THE BUREAU OF ALCOHOL, TOBACCO, FIREARMS, AND EXPLOSIVES, or ATF, has a long and storied history going back to the early days of our country’s founding. In 1791, the U.S. Congress passed legislation to pay for the debt from the Revolutionary War by taxing alcohol and tobacco. That highly unpopular job fell to a group of supervisors, inspectors, and collectors that became the original forerunner of today’s ATF. The organization’s history has been punctuated by memorable personalities and cases, from Eliot Ness—a special agent with another ATF forerunner, the Bureau of Prohibition—to high-profile terrorism investigations.
But governments, like businesses, are always looking for ways to deliver services in a faster, more efficient, and cost-effective manner, and in September, near the end of the 113th Congress, House Resolution 5522 (HR-5522), also known as the “ATF Elimination Act,” was introduced to abolish the bureau and redistribute its functions to other executive agencies.
Such a move would undoubtedly have a significant impact on NFPA and the nation’s fire service.NFPA, after all, has enjoyed a long and productive relationship with ATF. For starters, the bureau provides direct input into the ongoing revisions to several of our codes and standards, and an ATF employee sits on the Fire Investigations Technical Committee associated with NFPA 921, Guide for Fire and Explosion Investigations. ATF has also provided research assistance to projects initiated by the Fire Protection Research Foundation. We are exploring additional opportunities for NFPA and ATF to partner on future research projects using ATF’s state-of-the-art Fire Research Laboratory, one of the world’s largest test labs dedicated to fire-scene investigation and an important tool to help answer complex fire behavior questions.
ATF also provides direct support to arson investigation efforts. The bureau operates a web-based system called Bomb Arson Tracking System, or BATS, which provides state and local investigators with access to up-to-date arson and explosives data from around the nation. ATF provides training courses for investigations using NFPA standards, and it partners with the U.S. Fire Administration to provide arson-related training courses at the National Emergency Training Center. ATF also provides direct support to local and state investigations by sending response teams, as well as accelerant- and arson-detection canines, to a variety of fire incidents when requested.
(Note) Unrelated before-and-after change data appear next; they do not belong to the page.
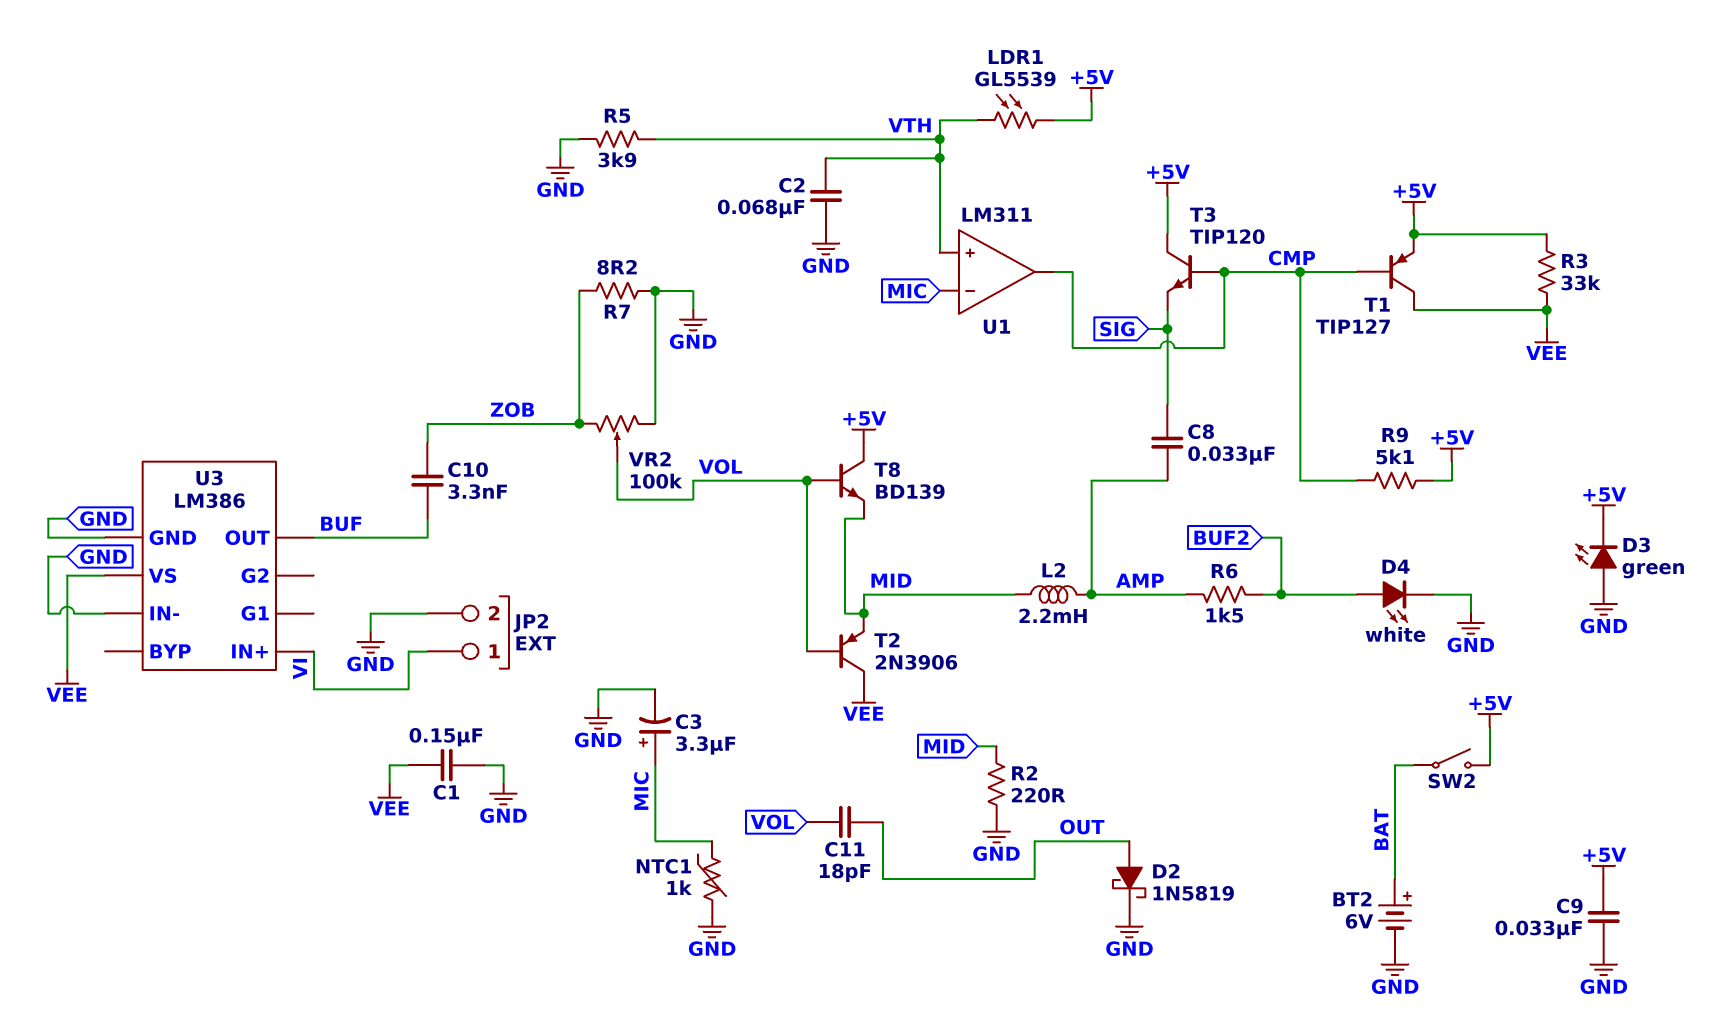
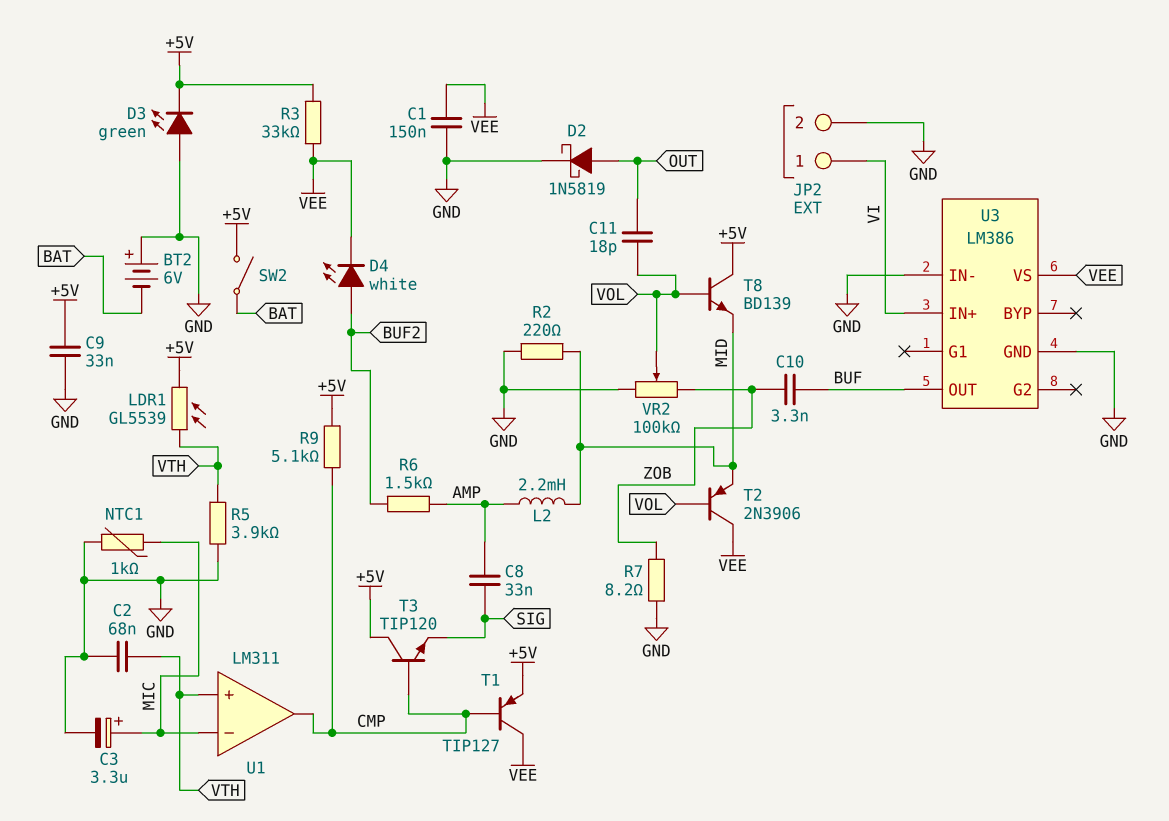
BT2: 6V (plus BAT, minus GND) -> 6V (plus GND, minus BAT)
D4: LED white (A BUF2, K GND) -> LED white (A BUF2, K VEE)

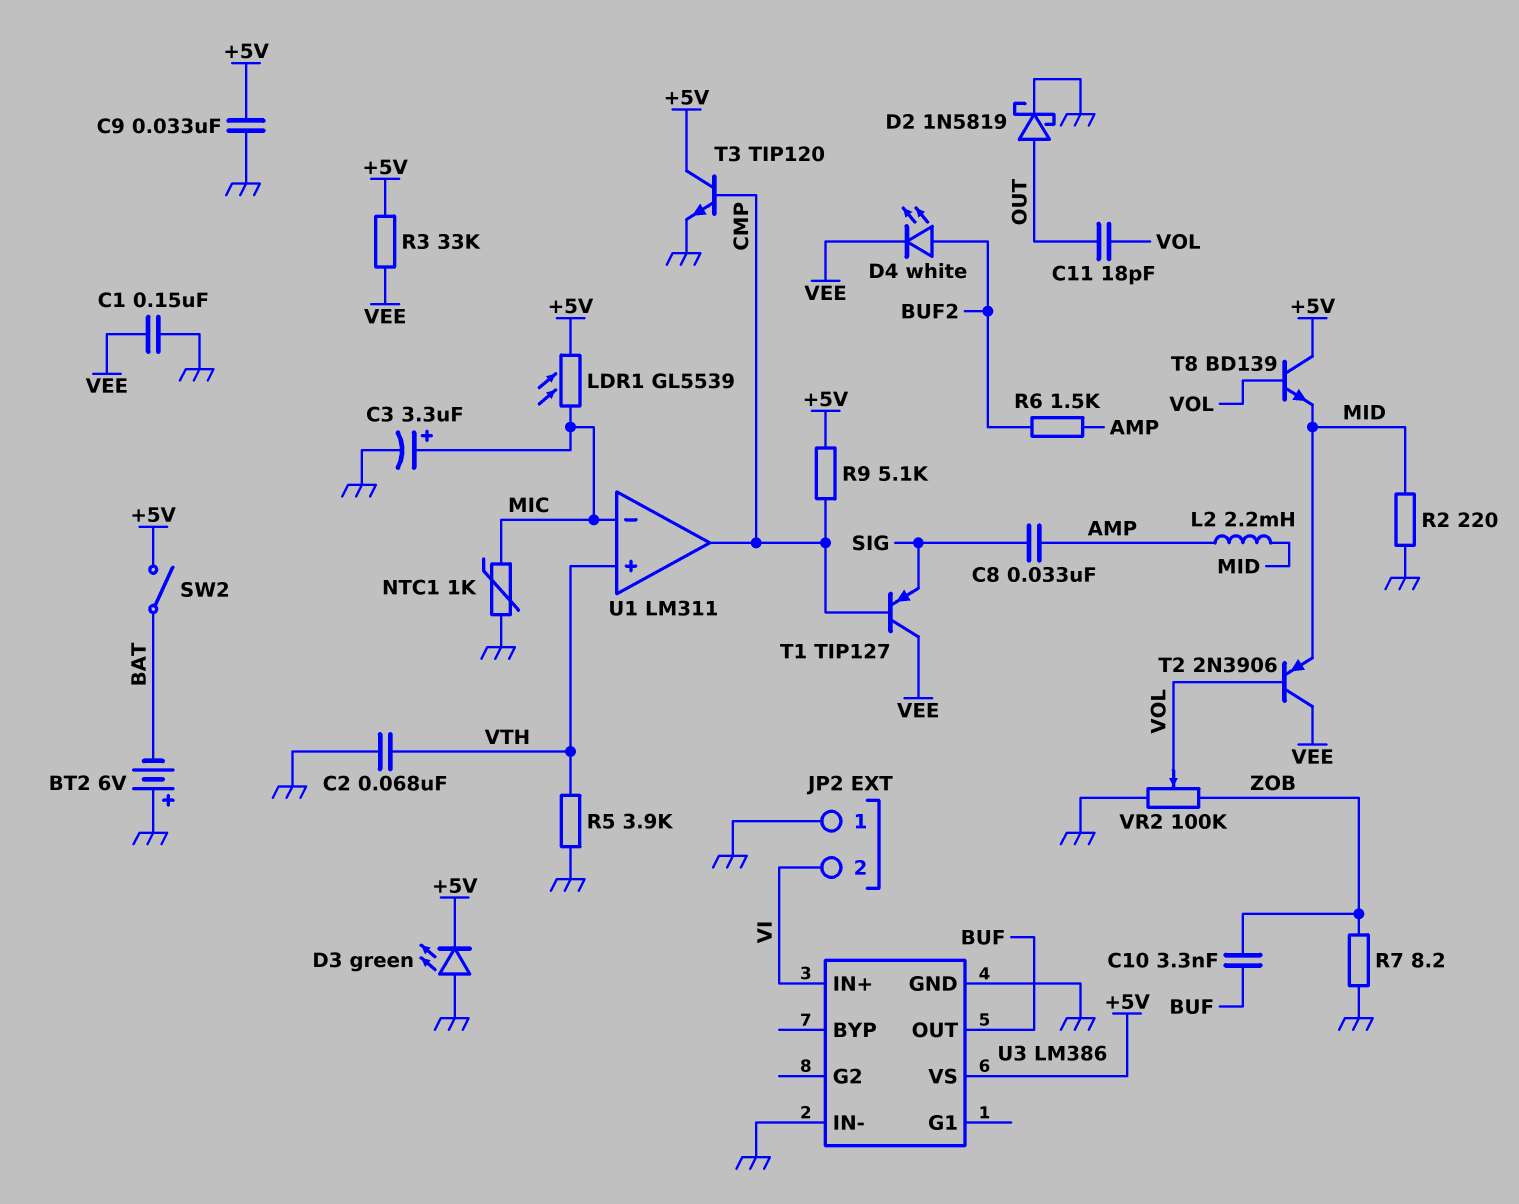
JP2 pin 1: VI -> GND
JP2 pin 2: GND -> VI
LDR1: GL5539 (+5V, VTH) -> GL5539 (+5V, MIC)
T1: PNP TIP127 (B CMP, C VEE, E +5V) -> PNP TIP127 (B CMP, C VEE, E SIG)
T3: NPN TIP120 (B CMP, C +5V, E SIG) -> NPN TIP120 (B CMP, C +5V, E GND)
U3 pin VS: VEE -> +5V

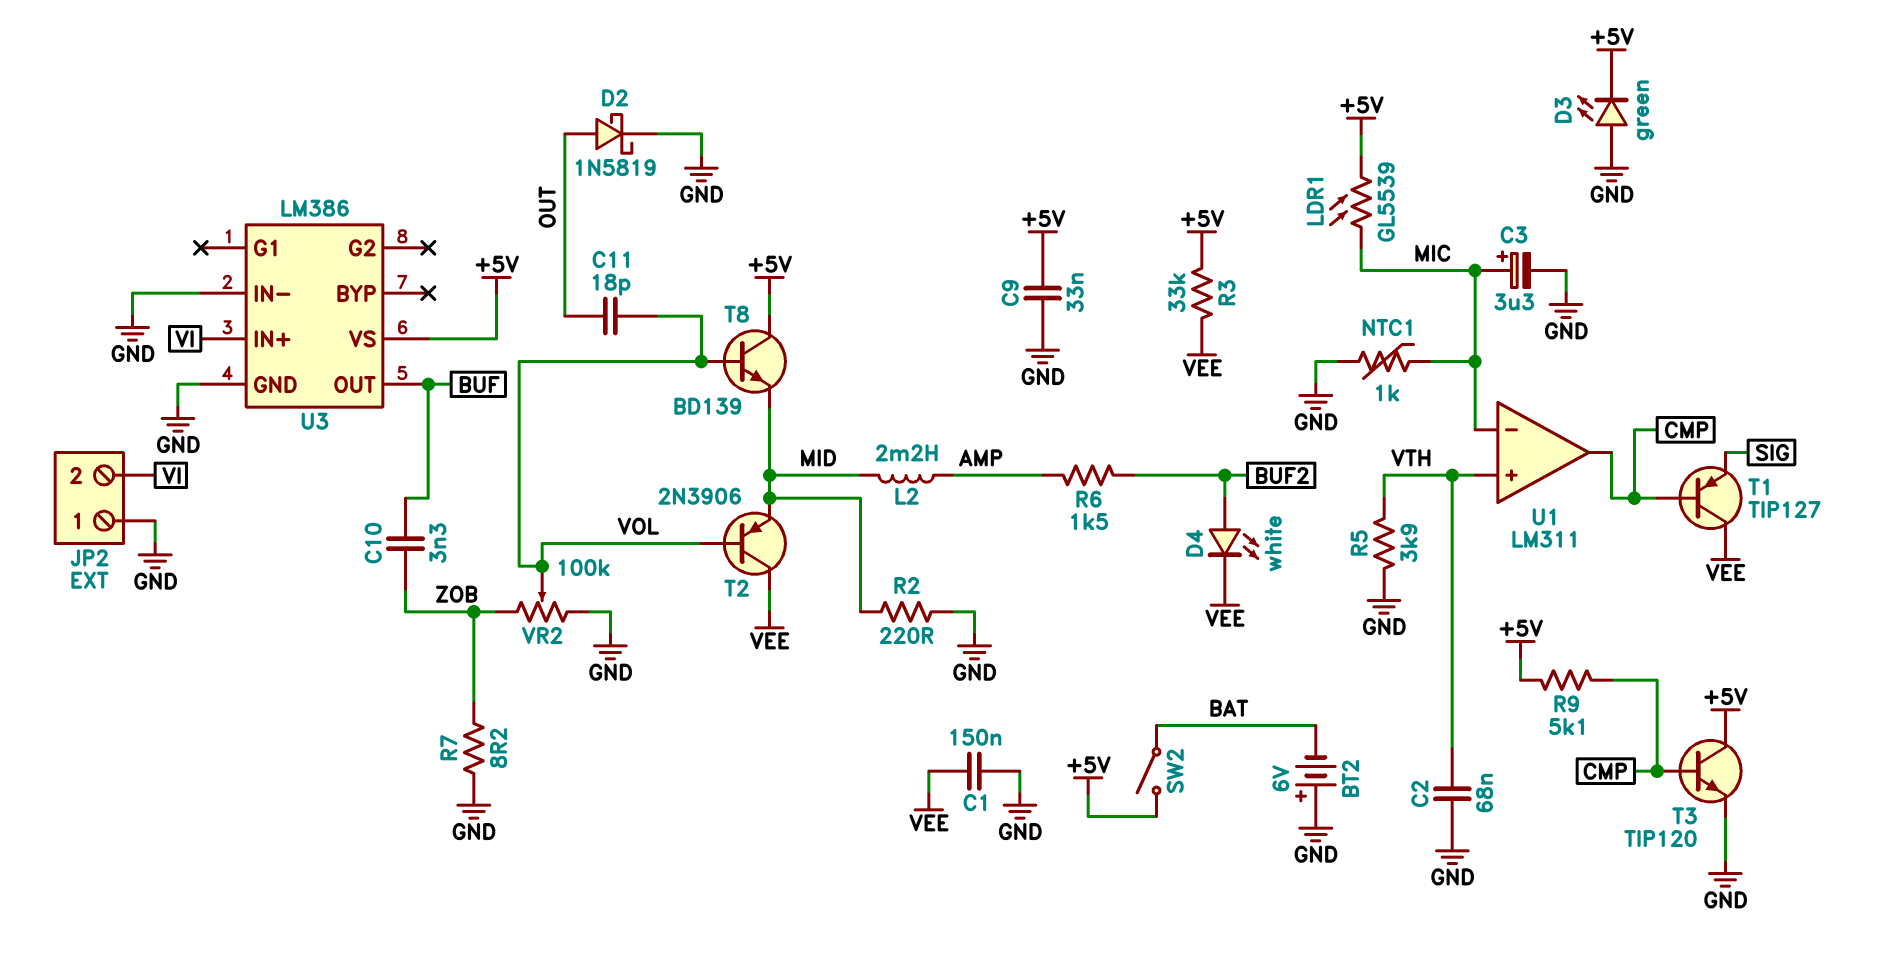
C8: 33nF (AMP, SIG) -> none

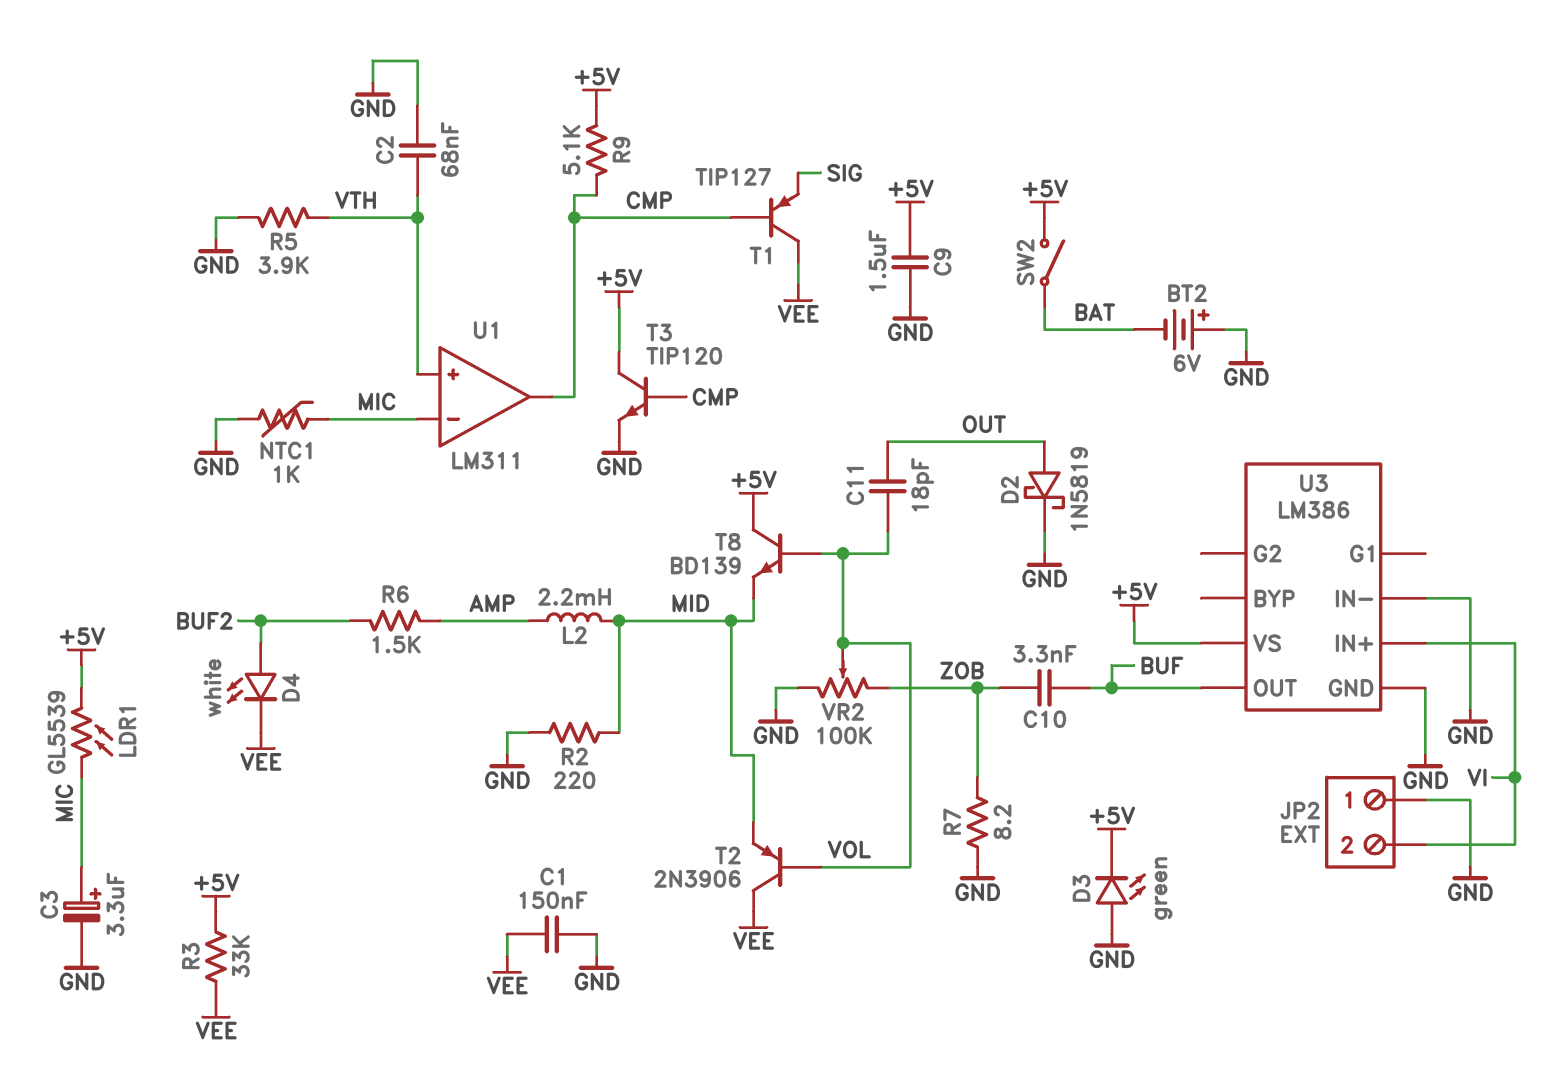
C9: 33nF (+5V, GND) -> 1.5uF (+5V, GND)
ATF’s support of the fire service does not stop with arson. The bureau was the lead federal agency, along with New York State Police, in the investigation that led to the arrest and conviction of the woman who purchased the assault rifle used in the am-bush of firefighters in upstate New York in December 2012, an attack that killed two firefighters and injured two more.
These are just a few examples of the cooperation between ATF and NFPA. How ATF may be affected by this proposed legislation is yet to be determined, but the new version of HR-5522 in the 114th Congress will be watched closely by the fire service and by NFPA. While NFPA has not taken a position on the legislation, we will evaluate the new version when it is introduced and determine the potential impact of ATF’s elimination—and we will also express our concerns to the House Judiciary Committee and others on the Hill.